Official neglect has left Nepal’s healthcare workforce unprepared to care for mental illness
DIscussing health: Counsellor Bharat Kadayat (centre) discusses patients with psychiatrist Sikhar B Swar (right) while research manager Pragya Rimal (left) tracks the consultation process.
Shanti arrives at a clinic in rural Nepal complaining of aches and pains. The clinician examines and sends her to the lab for some tests, all of which are normal. In the last few years, she has spent a lot of time and money seeing generalists who tell her there is nothing wrong.
The clinician suggests this could be psychological; she should see a psychiatrist. Shanti is offended that the generalist thinks she is “crazy”. Besides, the nearest psychiatrist is more than a day’s trip away.
In a recently published study, our team at Possible spoke with 29 MBBS physicians, Health Assistants and Certified Medical Assistants from three district hospitals. Generalists described two groups of patients with mental illness.
For the first group, the patients’ sense of reality is altered, resulting in severe behavioural problems in patients like Shanti. Generalists quickly recognised the need for a psychiatrist, and noted that well-resourced families take such patients to the nearest psychiatrist while poorer patients visit traditional healers. Patients who do not improve may be isolated and locked away for the rest of their lives.
Patients in the second group, however, continue to see health workers in private or government hospitals. In primary care clinics, almost 20 per cent of the patients have aches, pains, dizziness, and numerous other problems that have no clear source. Generalists usually suspect an underlying mental illness, but do not know what to do next. In desperation, they prescribe vitamins and painkillers, but the patients do not improve. Aches and pains move to a different part of the body, or the patient seeks services at another facility, spending more money on visits and repeated lab tests.

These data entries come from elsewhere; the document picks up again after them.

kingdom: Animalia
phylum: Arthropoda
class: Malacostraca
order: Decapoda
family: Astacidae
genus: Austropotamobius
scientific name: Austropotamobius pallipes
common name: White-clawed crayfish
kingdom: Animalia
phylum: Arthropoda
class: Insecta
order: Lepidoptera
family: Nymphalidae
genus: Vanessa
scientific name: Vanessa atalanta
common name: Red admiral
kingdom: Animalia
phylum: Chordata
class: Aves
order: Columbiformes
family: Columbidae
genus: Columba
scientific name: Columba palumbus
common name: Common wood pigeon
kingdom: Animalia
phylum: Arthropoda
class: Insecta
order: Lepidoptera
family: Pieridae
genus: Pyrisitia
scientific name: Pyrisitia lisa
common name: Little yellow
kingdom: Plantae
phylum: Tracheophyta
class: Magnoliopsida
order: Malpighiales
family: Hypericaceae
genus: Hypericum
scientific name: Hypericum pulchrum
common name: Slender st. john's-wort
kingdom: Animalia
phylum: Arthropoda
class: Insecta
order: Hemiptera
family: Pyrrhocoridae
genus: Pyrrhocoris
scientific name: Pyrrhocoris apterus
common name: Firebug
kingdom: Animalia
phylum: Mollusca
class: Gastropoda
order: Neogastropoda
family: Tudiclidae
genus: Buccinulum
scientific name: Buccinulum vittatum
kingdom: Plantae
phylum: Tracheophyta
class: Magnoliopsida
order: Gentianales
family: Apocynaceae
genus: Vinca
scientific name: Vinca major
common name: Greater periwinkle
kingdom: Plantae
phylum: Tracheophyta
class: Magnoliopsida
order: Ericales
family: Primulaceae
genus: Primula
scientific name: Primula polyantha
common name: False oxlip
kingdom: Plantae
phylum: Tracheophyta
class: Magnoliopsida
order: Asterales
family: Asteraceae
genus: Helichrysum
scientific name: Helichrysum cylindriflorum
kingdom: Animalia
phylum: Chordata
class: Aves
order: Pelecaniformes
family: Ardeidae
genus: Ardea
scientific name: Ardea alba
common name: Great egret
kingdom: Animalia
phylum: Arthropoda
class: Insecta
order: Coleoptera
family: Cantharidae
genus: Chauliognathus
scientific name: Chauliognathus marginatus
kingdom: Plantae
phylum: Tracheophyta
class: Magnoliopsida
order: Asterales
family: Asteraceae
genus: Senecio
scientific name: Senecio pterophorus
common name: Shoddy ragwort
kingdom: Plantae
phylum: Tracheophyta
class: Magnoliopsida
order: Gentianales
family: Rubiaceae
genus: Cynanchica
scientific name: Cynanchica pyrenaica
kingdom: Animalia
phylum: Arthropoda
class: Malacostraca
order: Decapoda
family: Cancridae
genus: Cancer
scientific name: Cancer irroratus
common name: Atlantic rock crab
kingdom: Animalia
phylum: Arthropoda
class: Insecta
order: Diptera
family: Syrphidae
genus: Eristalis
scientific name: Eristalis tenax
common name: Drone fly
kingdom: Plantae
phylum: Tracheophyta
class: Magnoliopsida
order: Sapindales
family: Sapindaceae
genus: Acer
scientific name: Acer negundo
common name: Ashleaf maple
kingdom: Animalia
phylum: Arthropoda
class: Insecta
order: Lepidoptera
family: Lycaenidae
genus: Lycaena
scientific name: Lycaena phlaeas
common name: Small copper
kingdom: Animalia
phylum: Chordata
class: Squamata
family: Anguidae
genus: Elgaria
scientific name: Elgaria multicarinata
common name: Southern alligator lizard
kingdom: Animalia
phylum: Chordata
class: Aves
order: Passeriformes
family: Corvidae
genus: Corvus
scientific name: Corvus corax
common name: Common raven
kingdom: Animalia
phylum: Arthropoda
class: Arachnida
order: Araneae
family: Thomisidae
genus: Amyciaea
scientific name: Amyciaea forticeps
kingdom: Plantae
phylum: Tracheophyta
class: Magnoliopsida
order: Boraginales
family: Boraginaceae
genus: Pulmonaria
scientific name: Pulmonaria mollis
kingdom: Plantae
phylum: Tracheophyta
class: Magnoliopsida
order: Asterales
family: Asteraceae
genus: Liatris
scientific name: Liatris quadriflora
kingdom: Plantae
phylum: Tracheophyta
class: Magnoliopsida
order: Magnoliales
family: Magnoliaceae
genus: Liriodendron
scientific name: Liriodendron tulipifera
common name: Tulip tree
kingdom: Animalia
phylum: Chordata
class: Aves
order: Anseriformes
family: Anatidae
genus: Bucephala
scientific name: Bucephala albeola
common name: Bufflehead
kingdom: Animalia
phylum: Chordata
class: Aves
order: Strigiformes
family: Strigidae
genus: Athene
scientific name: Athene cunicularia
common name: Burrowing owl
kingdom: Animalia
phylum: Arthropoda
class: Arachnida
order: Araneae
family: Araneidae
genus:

Often, patients hear stigmatising and dismissive comments about their problems from generalists: women are told their anxious response to domestic violence is a sign of weakness, others are told there is “nothing wrong” with them. These words are meant to normalise the situation and somehow comfort the patient, but have the consequence of patients thinking that they are being blamed or that their suffering is being dismissed as a non-issue.
Even though the generalists know that such patients require more time, they report being too busy to sit down with the patients to learn more about what ails them. With more than 70 patients waiting to be seen, it is easier to say a few words of reassurance and prescribe vitamins.
In Nepal, medical schools and other health professional institutes include minimal to no mental health training. This is incredibly inadequate because mental illnesses are the biggest cause of chronic diseases. Such neglect has left our healthcare workforce woefully unprepared to care for people with depression, anxiety disorders, dementia, psychosis, epilepsy and substance abuse. This ‘educational gap’ among generalists is particularly concerning in the context of humanitarian crises like the earthquakes in 2015.
In response to these findings, our team has implemented a program to provide high-quality mental health care integrated into the primary care clinic at Bayalpata Hospital in Achham district. The strategy prevents patients from the costly and often stigmatising process of visiting a psychiatrist in the city. We have trained all generalists to recognise mental illness and avoid harmful and ineffective medications. We have recruited counsellors trained by Transcultural Psychosocial Organization (TPO-Nepal). When a generalist suspects mental illness, the counsellors conduct a thorough evaluation and make treatment recommendations. Sikhar B Swar, a Kathmandu-based psychiatrist, reviews cases and travels to Achham for training and supervision.
There are many all around Nepal who are receiving inappropriate or no mental healthcare. To address this, medical institutes must train our healthcare workforce in mental health. Generalists should be comfortable recognising and treating mental illness like any other common illness. In addition, psychiatrists must engage in training and supervising generalists and counsellors.
Given the severe shortage of psychiatrists, particularly in rural Nepal, patients cannot all be directly seen by a psychiatrist. The government must include counsellors as part of the workforce around the country. The cost of training and supporting counsellors is a very small price to pay for the benefit of avoiding unnecessary tests and clinic visits, setting aside time for the busy generalists, and providing non-stigmatising mental health services.
The post-earthquake period has increased the nation’s attention to mental health. Now we have a clear choice: do we roll out services that are affordable and effective, or do we keep telling patients suffering from a real illness that there is nothing wrong with them?
Bibhav Acharya, MD is the Co-Founder and Mental Health Adviser for Possible, which operates a healthcare delivery system in Achham and Dolakha in partnership with the Nepal Government. Soniya Hirachan, MD is the Co-Founder of Shared Minds, a non-profit that provides mental health training for generalist clinicians in Nepal.